Purpose: To investigate the anatomic characteristics of peripapillary intrachoroidal cavitation using optical coherence tomography methodologies that are capable of deeper tissue penetration and consider pathophysiologic mechanisms of disease on the basis of the derived imaging information.
Methods: Consecutive eyes with peripapillary intrachoroidal cavitation were imaged with swept source optical coherence tomography with a 1-mm light source and in one eye with enhanced depth imaging spectral domain optical coherence tomography and 3-dimensional rendering. The anatomic layers were identified, and the induced abnormalities were evaluated.
Results: There were 16 eyes of 13 patients who had a mean age of 50.3 years and a mean spherical refraction of -12.5 diopters in the affected eyes. The lesion appeared as a yellowish-orange lobular region, usually inferior to the optic nerve, which was invariably tilted. The sclera was bowed posteriorly under the region of the intrachoroidal cavitation, while the overlying retina-retinal pigment epithelium-Bruch membrane complex showed little, if any deformation.
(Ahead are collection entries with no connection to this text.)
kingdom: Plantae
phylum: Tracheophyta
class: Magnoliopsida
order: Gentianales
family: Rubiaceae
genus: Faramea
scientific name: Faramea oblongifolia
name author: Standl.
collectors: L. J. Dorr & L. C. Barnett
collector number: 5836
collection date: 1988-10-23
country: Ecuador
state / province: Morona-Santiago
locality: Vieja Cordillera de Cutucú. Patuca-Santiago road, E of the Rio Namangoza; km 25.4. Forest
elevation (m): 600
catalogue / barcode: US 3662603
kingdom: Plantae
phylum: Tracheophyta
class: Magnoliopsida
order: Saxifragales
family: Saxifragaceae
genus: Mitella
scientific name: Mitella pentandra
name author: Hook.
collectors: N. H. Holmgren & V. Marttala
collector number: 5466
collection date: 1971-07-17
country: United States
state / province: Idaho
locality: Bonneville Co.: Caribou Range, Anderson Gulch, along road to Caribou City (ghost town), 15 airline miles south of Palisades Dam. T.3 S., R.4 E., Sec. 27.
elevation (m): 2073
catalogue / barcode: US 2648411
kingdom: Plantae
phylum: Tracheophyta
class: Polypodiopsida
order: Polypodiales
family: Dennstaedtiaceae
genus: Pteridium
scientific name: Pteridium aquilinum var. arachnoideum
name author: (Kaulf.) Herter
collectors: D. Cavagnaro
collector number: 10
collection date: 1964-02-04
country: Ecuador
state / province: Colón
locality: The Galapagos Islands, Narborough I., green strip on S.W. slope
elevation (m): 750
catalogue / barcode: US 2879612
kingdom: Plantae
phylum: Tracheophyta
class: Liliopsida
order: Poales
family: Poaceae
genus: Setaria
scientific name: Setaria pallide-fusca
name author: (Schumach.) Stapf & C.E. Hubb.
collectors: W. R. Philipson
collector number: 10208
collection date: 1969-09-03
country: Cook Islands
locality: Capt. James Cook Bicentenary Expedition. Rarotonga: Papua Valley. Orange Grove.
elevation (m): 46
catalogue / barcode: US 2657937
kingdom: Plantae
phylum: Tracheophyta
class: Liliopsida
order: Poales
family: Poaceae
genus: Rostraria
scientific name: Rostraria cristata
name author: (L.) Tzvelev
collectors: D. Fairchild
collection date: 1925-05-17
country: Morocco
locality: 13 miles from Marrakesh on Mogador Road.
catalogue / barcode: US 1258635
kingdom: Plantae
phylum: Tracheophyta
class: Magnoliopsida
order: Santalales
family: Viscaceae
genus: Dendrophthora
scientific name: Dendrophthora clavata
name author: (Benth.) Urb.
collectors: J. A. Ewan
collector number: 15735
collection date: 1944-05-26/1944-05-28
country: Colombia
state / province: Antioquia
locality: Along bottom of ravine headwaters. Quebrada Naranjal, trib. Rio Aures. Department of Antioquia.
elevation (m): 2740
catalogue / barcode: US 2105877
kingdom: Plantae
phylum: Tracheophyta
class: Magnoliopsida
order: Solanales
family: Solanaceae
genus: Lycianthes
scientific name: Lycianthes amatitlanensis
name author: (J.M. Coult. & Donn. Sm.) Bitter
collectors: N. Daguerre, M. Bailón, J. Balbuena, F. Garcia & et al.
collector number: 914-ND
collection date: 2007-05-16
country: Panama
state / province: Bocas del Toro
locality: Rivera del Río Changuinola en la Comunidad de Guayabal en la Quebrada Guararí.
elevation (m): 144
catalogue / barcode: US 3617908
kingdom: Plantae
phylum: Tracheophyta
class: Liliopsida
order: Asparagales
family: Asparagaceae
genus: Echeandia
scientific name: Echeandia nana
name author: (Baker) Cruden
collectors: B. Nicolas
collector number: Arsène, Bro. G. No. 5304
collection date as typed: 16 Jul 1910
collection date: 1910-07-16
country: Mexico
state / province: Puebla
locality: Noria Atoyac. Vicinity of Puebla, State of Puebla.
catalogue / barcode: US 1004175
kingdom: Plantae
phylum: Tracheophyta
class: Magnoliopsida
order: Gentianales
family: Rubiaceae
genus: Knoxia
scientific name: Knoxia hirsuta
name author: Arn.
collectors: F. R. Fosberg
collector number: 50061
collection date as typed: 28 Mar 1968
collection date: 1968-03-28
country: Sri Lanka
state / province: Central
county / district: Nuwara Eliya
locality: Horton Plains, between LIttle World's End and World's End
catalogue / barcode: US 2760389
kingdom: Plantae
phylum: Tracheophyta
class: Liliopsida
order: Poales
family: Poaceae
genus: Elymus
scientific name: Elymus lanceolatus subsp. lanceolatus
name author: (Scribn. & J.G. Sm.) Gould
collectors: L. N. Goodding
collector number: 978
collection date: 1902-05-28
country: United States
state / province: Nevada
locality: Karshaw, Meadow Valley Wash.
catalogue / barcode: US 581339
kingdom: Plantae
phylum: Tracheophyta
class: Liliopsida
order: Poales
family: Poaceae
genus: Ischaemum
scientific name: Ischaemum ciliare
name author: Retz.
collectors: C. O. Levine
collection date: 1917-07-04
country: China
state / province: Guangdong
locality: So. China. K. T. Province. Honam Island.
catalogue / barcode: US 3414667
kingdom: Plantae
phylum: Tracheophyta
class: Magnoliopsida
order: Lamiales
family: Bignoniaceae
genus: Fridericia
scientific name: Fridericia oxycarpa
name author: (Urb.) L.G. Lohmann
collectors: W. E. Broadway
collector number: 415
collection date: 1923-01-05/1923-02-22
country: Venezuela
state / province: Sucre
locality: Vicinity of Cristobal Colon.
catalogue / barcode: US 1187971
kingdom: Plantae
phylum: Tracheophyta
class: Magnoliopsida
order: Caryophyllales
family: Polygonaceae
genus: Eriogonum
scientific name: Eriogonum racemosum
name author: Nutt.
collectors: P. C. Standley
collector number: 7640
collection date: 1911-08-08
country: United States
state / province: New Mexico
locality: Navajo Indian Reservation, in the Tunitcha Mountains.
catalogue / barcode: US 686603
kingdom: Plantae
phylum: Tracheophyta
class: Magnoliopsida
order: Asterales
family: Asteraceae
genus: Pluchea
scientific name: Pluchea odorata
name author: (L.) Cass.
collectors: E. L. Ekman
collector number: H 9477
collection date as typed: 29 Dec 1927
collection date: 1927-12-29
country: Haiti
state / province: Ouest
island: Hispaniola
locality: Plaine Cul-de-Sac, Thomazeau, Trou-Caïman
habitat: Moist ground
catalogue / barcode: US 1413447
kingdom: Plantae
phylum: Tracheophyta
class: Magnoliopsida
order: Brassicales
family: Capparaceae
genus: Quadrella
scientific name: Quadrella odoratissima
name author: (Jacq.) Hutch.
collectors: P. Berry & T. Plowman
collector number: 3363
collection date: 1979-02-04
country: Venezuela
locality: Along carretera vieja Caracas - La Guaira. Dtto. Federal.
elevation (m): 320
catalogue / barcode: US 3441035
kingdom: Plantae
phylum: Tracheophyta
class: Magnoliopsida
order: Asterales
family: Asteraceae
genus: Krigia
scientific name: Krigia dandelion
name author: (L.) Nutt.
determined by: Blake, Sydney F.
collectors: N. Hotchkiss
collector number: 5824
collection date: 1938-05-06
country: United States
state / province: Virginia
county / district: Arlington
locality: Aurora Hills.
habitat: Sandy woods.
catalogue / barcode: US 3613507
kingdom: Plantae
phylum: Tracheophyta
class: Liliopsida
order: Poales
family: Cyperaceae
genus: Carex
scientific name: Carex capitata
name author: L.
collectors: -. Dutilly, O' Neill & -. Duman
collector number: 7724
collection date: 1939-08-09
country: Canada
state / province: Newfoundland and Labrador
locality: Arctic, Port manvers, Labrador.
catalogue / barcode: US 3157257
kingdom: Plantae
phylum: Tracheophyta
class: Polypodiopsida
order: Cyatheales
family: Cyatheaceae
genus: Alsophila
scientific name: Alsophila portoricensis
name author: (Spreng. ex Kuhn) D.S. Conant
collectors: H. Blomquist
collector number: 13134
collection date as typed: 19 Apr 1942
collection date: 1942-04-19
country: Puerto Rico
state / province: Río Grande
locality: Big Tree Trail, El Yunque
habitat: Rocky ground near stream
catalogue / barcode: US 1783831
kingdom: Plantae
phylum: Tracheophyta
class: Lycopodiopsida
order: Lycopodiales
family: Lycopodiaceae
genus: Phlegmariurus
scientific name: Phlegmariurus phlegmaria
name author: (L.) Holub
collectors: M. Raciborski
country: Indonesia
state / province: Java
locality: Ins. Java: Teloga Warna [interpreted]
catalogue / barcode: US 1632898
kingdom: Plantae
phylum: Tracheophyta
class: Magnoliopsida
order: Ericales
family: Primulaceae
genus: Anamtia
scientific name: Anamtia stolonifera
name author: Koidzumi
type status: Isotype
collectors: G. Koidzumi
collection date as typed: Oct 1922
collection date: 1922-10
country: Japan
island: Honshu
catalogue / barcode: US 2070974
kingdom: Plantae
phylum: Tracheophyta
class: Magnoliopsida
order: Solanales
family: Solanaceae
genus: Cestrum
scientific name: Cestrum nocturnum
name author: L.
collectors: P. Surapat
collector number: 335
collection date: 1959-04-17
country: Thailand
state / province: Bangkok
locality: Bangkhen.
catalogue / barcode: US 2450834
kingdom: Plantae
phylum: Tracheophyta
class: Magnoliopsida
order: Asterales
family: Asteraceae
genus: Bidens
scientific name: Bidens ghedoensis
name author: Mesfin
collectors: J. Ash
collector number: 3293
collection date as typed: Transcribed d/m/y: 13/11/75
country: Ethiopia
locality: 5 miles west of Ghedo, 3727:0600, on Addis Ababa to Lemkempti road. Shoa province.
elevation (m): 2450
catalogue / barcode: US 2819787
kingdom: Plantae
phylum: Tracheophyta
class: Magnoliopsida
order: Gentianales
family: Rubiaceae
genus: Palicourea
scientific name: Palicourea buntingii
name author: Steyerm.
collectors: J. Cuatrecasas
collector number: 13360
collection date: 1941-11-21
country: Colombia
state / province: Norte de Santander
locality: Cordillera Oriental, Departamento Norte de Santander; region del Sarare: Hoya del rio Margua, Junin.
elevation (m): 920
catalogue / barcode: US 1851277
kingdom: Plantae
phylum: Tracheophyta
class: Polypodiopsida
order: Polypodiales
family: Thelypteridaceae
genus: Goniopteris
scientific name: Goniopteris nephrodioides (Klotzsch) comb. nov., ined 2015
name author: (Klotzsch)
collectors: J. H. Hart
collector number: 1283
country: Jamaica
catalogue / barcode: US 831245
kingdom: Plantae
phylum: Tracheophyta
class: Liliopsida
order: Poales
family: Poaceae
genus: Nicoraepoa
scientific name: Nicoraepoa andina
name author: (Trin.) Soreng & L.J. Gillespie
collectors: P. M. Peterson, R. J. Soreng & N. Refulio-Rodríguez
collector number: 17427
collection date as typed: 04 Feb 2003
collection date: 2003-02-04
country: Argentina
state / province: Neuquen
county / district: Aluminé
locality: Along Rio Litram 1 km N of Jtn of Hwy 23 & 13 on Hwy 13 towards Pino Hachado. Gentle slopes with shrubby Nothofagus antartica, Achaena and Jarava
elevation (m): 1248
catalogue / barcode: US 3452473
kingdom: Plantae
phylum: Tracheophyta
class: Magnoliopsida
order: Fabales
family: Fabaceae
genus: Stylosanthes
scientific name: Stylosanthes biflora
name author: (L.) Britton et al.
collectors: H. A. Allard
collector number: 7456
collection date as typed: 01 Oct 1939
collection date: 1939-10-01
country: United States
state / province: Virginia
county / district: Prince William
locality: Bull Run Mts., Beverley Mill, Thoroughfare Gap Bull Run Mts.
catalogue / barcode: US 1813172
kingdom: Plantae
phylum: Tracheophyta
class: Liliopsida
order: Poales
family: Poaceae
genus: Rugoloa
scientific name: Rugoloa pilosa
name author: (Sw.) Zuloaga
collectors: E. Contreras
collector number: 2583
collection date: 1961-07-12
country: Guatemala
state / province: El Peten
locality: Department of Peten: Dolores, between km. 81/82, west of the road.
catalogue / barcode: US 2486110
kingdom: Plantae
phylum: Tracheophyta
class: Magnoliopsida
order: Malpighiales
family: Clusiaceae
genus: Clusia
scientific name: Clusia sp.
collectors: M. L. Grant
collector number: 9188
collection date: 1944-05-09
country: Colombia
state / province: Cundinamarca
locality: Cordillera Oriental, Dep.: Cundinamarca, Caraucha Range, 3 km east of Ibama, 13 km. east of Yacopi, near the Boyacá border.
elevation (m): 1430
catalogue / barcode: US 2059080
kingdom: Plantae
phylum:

Full-thickness defects in the retina at the inferior border of the conus were seen in four eyes and were associated with prominent cavitation within the choroid with marked posterior bowing of the sclera, but negligible deformation of the overlying retina inferior to the nerve.
Conclusion: Newer imaging modalities provided information about deeper structures in the eye not available in older studies that were performed with time-domain optical coherence tomography. This study demonstrated posterior deformation of the sclera in regions previously thinned by the ocular expansion that occurs in high myopia and imaged the resultant effects on the involved choroid.